AIM OF THE TASK> No pictures, nothing altered: return the data below.

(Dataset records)
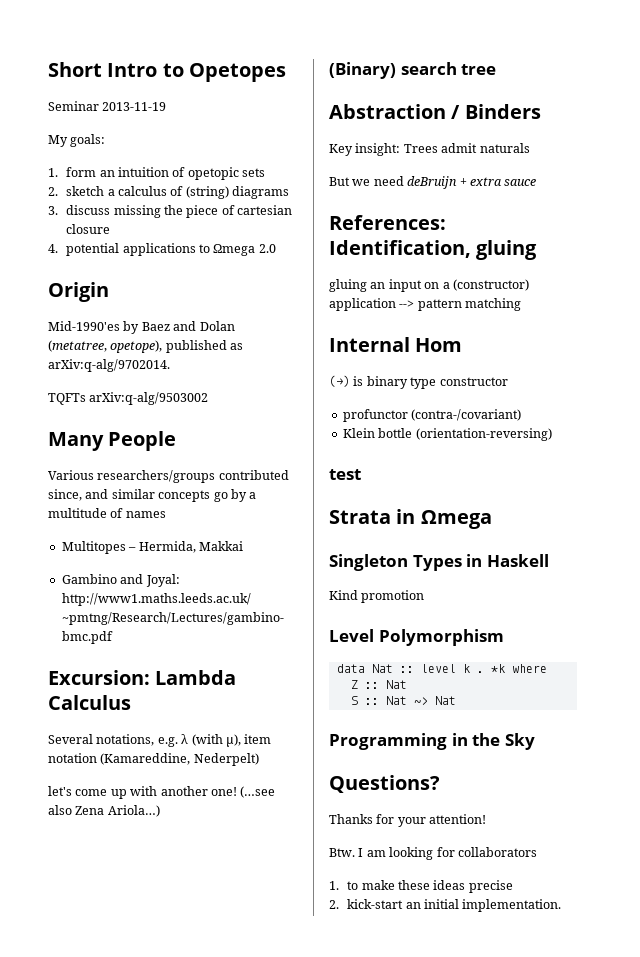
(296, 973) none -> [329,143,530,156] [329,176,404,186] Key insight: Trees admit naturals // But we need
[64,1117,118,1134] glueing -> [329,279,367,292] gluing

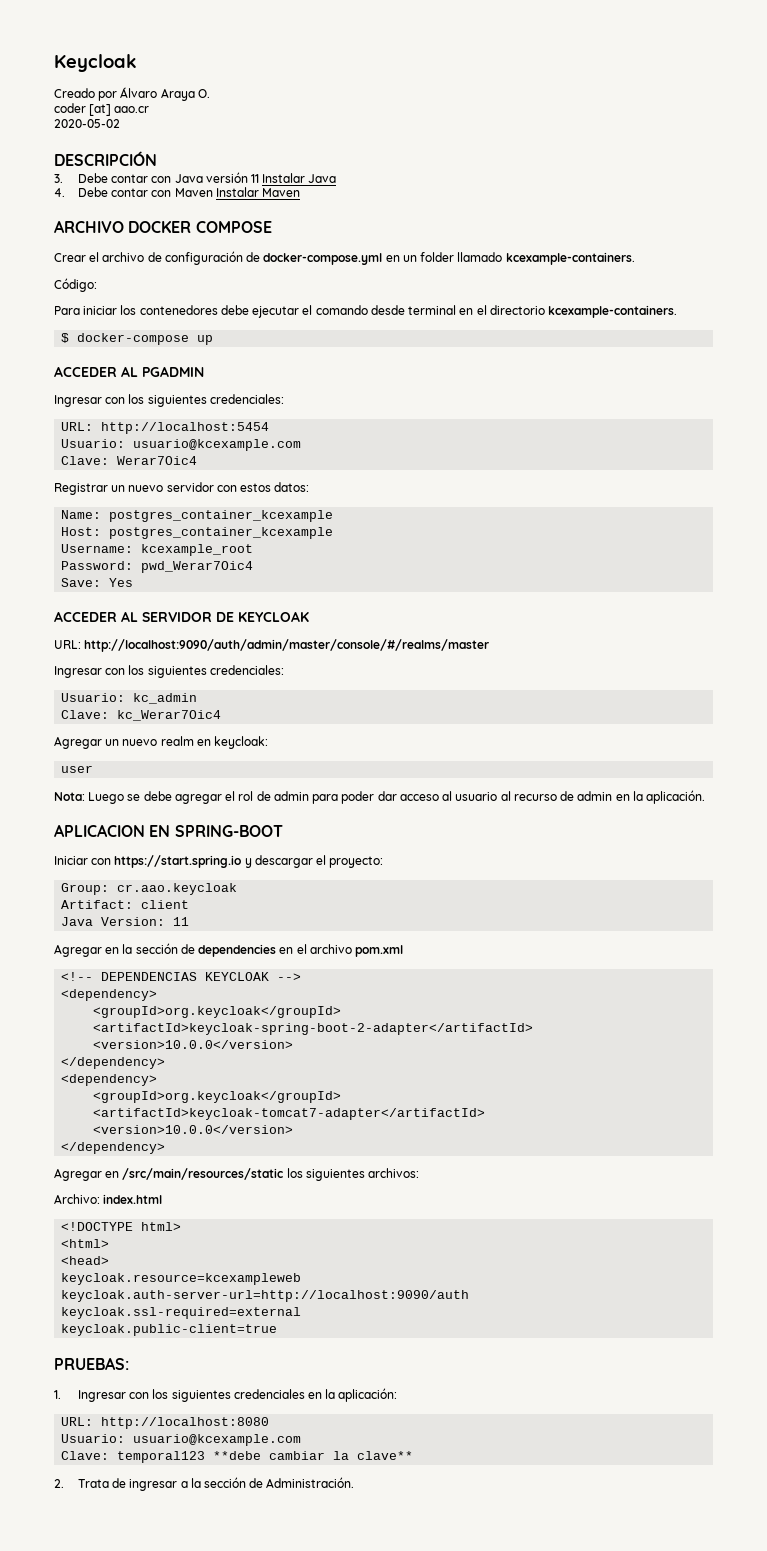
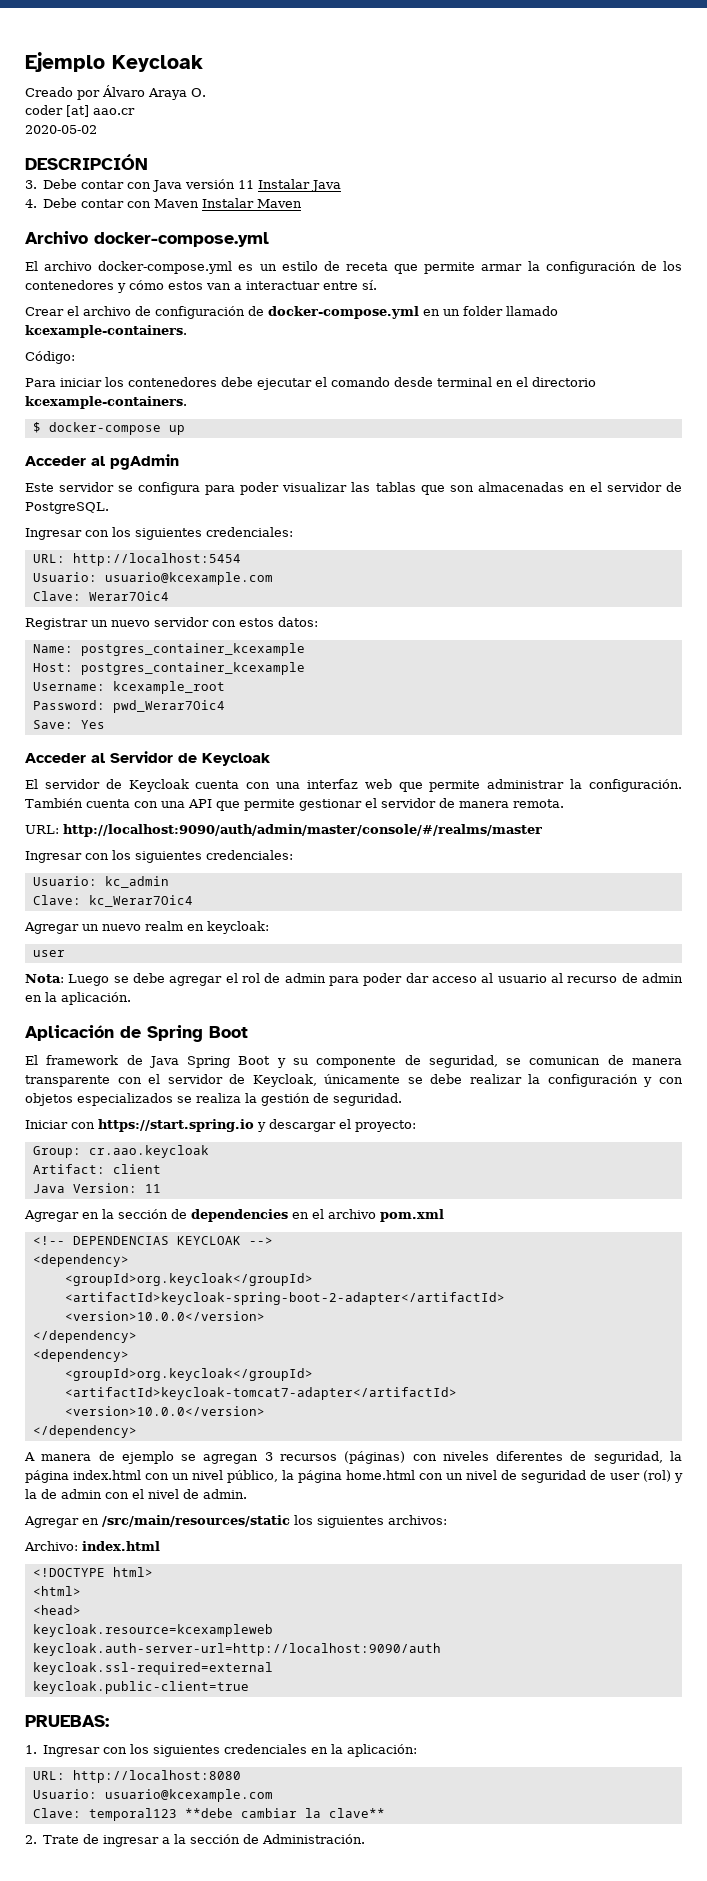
(54, 63) none -> [25,52,105,72] Ejemplo
[54,220,272,233] ARCHIVO DOCKER COMPOSE -> [25,231,269,247] [25,261,682,274] [25,280,377,293] Archivo docker-compose.yml // El archivo docker-compose.yml es un estilo de receta que permite armar la configuración de los contenedores y cómo estos van a interactuar entre sí.
[54,366,204,377] ACCEDER AL PGADMIN -> [25,454,179,470] [25,482,683,495] [25,502,109,514] Acceder al pgAdmin // Este servidor se configura para poder visualizar las tablas que son almacenadas en el servidor de PostgreSQL.
[54,611,309,622] ACCEDER AL SERVIDOR DE KEYCLOAK -> [25,751,271,766] [25,779,682,792] [25,798,564,811] Acceder al Servidor de Keycloak // El servidor de Keycloak cuenta con una interfaz web que permite administrar la configuración. También cuenta con una API que permite gestionar el servidor de manera remota.
[54,824,283,837] APLICACION EN SPRING-BOOT -> [25,1025,248,1042] [25,1055,682,1068] [25,1074,684,1087] [25,1093,402,1106] Aplicación de Spring Boot // El framework de Java Spring Boot y su componente de seguridad, se comunican de manera transparente con el servidor de Keycloak, únicamente se debe realizar la configuración y con objetos especializados se realiza la gestión de seguridad.
(166, 1148) none -> [24,1451,683,1464] [25,1470,683,1483] [25,1489,247,1499] // A manera de ejemplo se agregan 3 recursos (páginas) con niveles diferentes de seguridad, la página index.html con un nivel público, la página home.html con un nivel de seguridad de user (rol) y la de admin con el nivel de admin.
[77,1479,109,1488] Trata -> [43,1835,80,1844] Trate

WORKED SOLUTION>
(296, 973) none -> [329,143,530,156] [329,176,404,186] Key insight: Trees admit naturals // But we need
[64,1117,118,1134] glueing -> [329,279,367,292] gluing

(54, 63) none -> [25,52,105,72] Ejemplo
[54,220,272,233] ARCHIVO DOCKER COMPOSE -> [25,231,269,247] [25,261,682,274] [25,280,377,293] Archivo docker-compose.yml // El archivo docker-compose.yml es un estilo de receta que permite armar la configuración de los contenedores y cómo estos van a interactuar entre sí.
[54,366,204,377] ACCEDER AL PGADMIN -> [25,454,179,470] [25,482,683,495] [25,502,109,514] Acceder al pgAdmin // Este servidor se configura para poder visualizar las tablas que son almacenadas en el servidor de PostgreSQL.
[54,611,309,622] ACCEDER AL SERVIDOR DE KEYCLOAK -> [25,751,271,766] [25,779,682,792] [25,798,564,811] Acceder al Servidor de Keycloak // El servidor de Keycloak cuenta con una interfaz web que permite administrar la configuración. También cuenta con una API que permite gestionar el servidor de manera remota.
[54,824,283,837] APLICACION EN SPRING-BOOT -> [25,1025,248,1042] [25,1055,682,1068] [25,1074,684,1087] [25,1093,402,1106] Aplicación de Spring Boot // El framework de Java Spring Boot y su componente de seguridad, se comunican de manera transparente con el servidor de Keycloak, únicamente se debe realizar la configuración y con objetos especializados se realiza la gestión de seguridad.
(166, 1148) none -> [24,1451,683,1464] [25,1470,683,1483] [25,1489,247,1499] // A manera de ejemplo se agregan 3 recursos (páginas) con niveles diferentes de seguridad, la página index.html con un nivel público, la página home.html con un nivel de seguridad de user (rol) y la de admin con el nivel de admin.
[77,1479,109,1488] Trata -> [43,1835,80,1844] Trate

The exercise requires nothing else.